Nous détenus exigeons :

– Que les lois ordonnances et règlements soient respecté en tout temps.

– Que nos droit et notre dignité ainsi que ceux de nos familles et visiteurs soient respectés en tout temps.

– Que cesse les privations arbitraires, les mesquineries, les décisions contradictoires et abusives. (Notamment l’obstruction à l’assistance religieuse et spirituelle, la privation du droit de jouer d’un instrument de musique, la privation de pratique du sport et de loisirs collectifs

– Que les privations de travail de sport de loisirs ou les confinements en cellule, ne soient prononcé que par un médecin qualifié ou pour motif de sureté dument motivé et communiqué par écrit au détenu.

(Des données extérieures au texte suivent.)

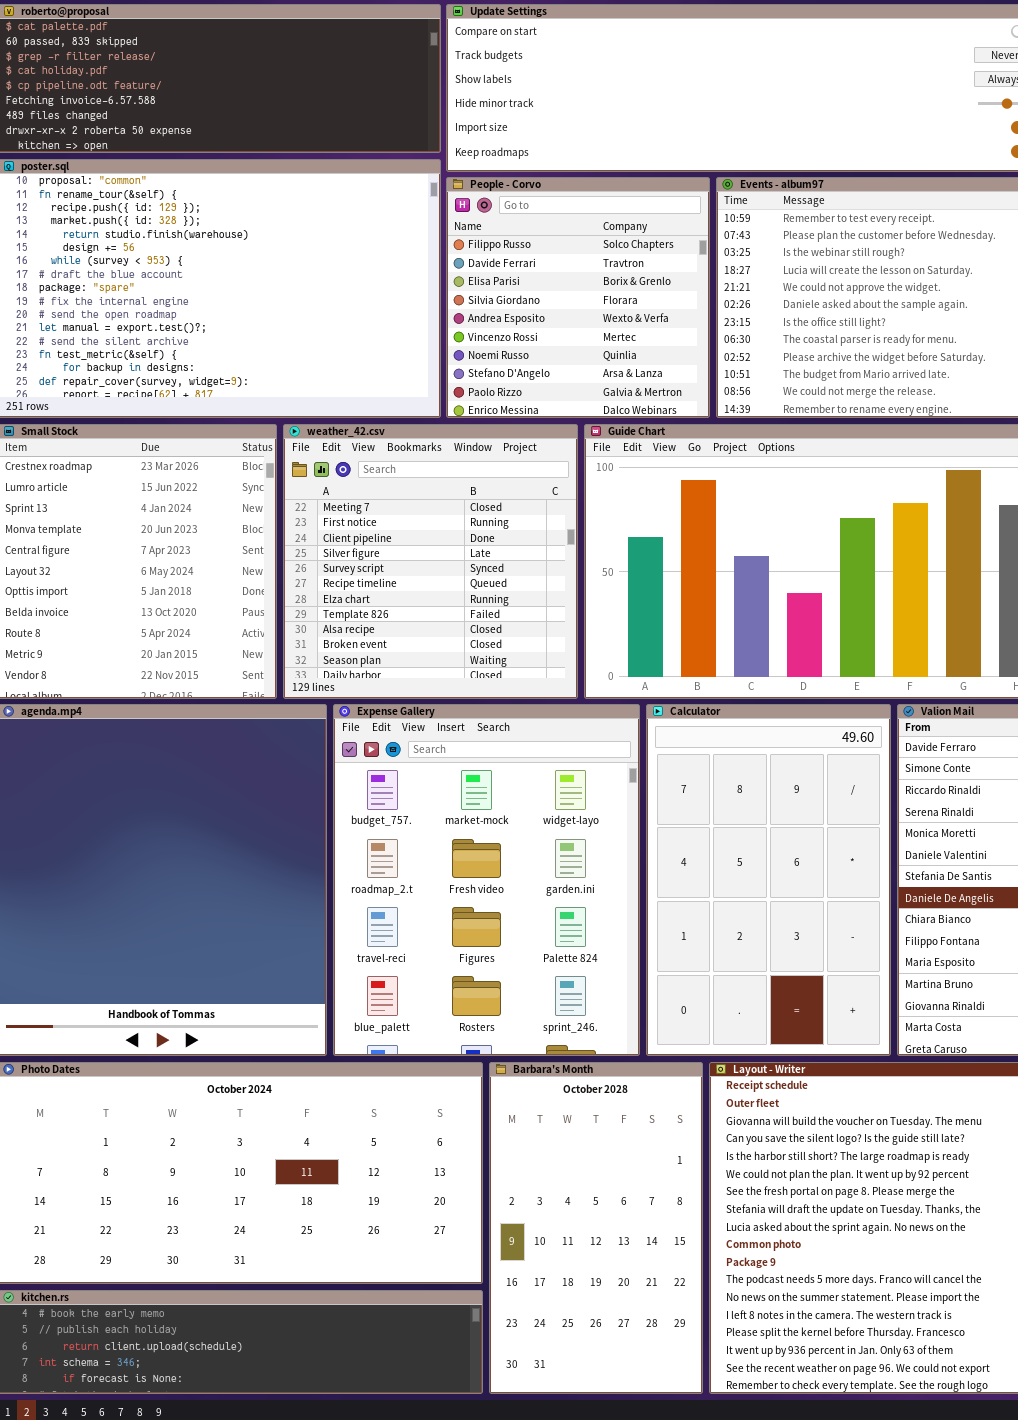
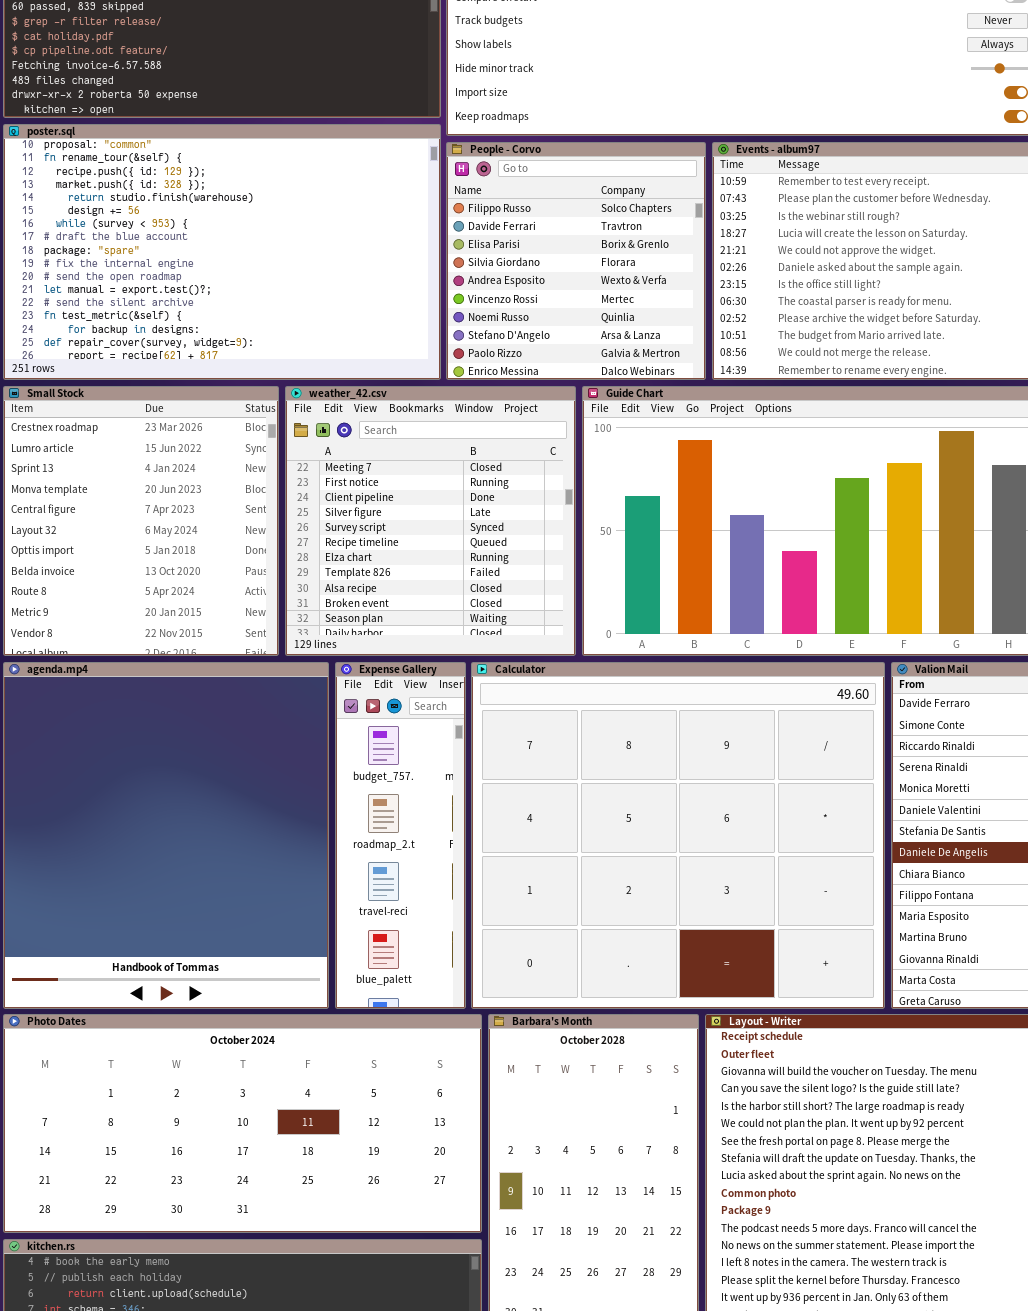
Expense Gallery: [333,704,640,1056] -> [335,662,466,1009], resized
Calculator: [646,704,891,1056] -> [471,662,885,1009], resized

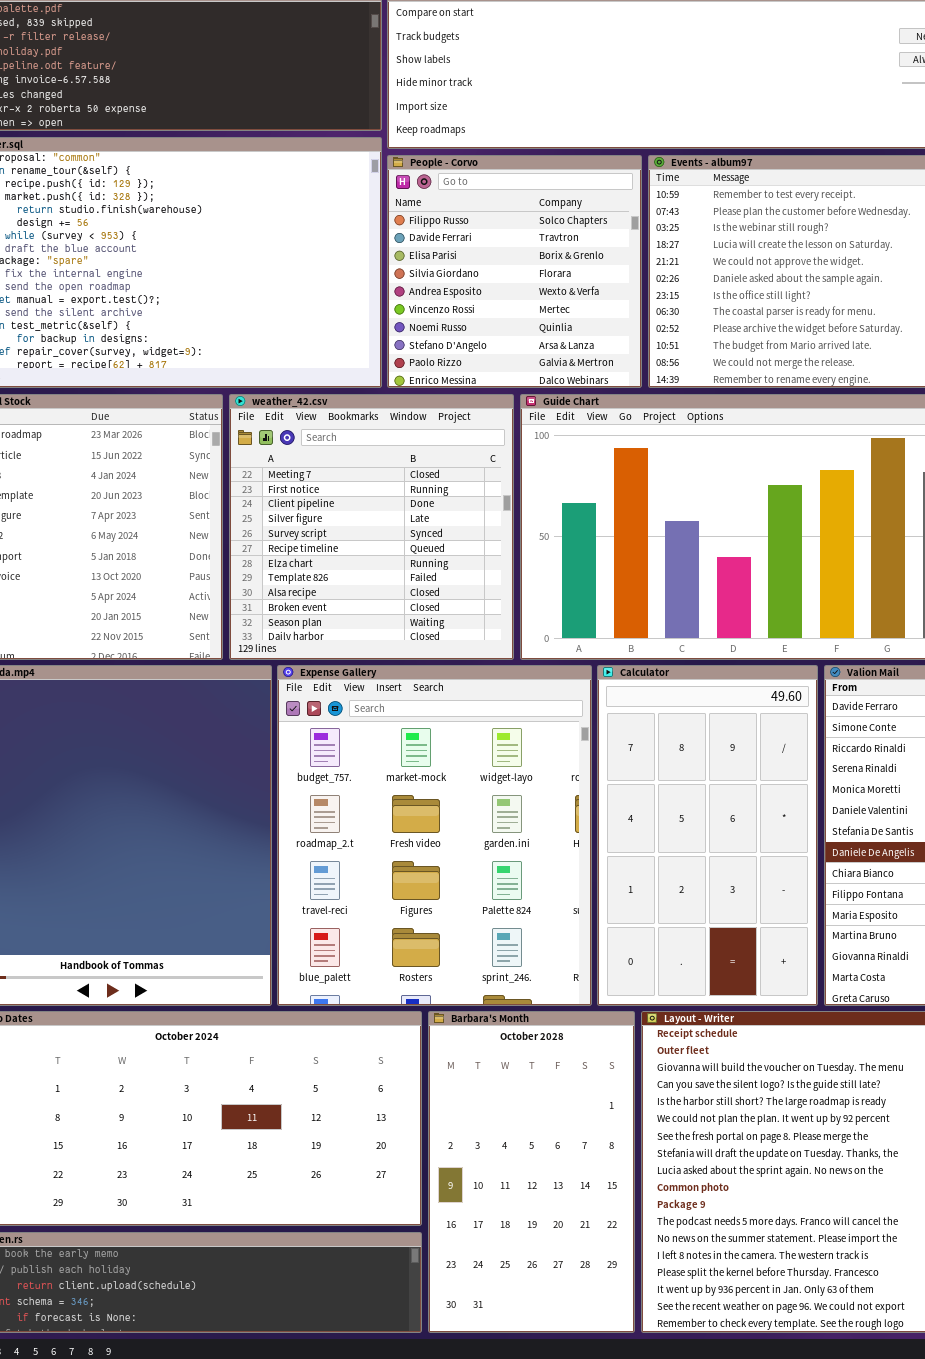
Expense Gallery: [335,662,466,1009] -> [277,665,592,1006], resized
Calculator: [471,662,885,1009] -> [597,665,818,1006], resized

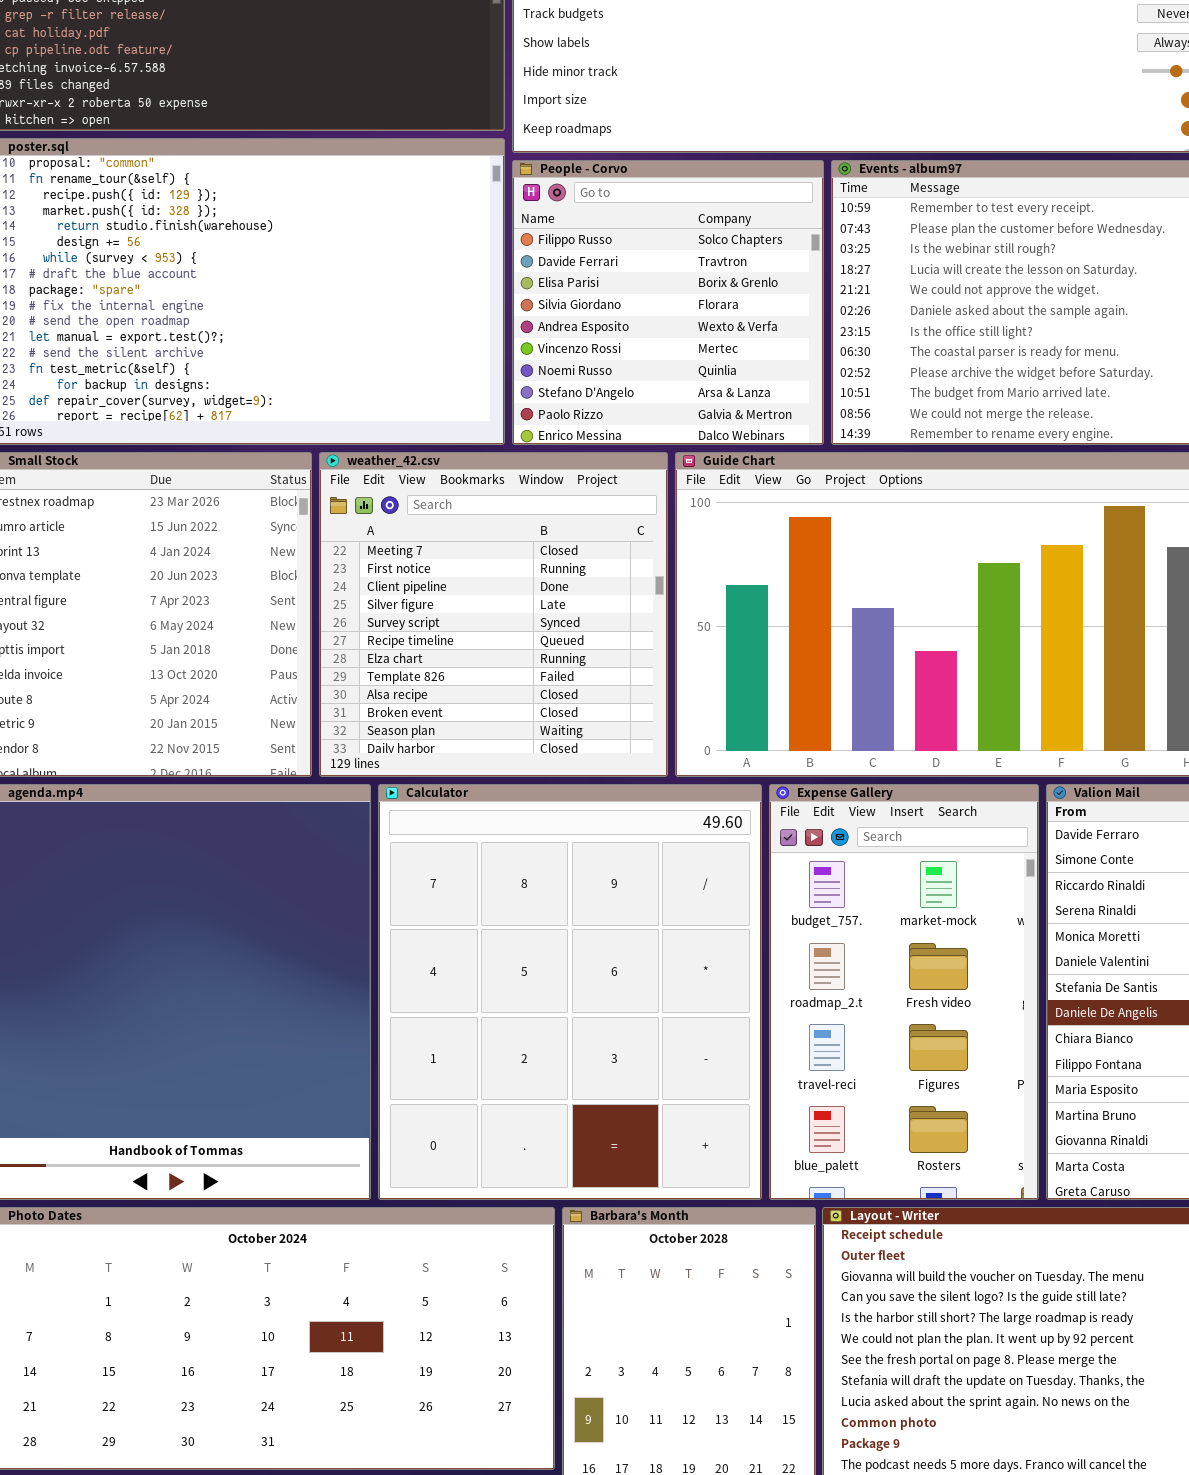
Expense Gallery: [277,665,592,1006] -> [769,784,1039,1200], moved, resized
Calculator: [597,665,818,1006] -> [378,784,762,1200], moved, resized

– Que ces privations puissent être levé en tout temps par décision d’un médecin qualifié.

– Que les personnes relevant de la psychiatrie ou d’un accompagnement médicalisé conséquent soient confiés à des établissements spécialisés. Le maintien en détention « de droit commun » ne fait qu’aggraver leur état et expose à des risques graves pour eux -même, pour les autres détenus et les personnels.

– Que les règlements et lois encadrant la détention à l’EDFR soient modifiés pour faire droit à nos demandes et en garantir l’application.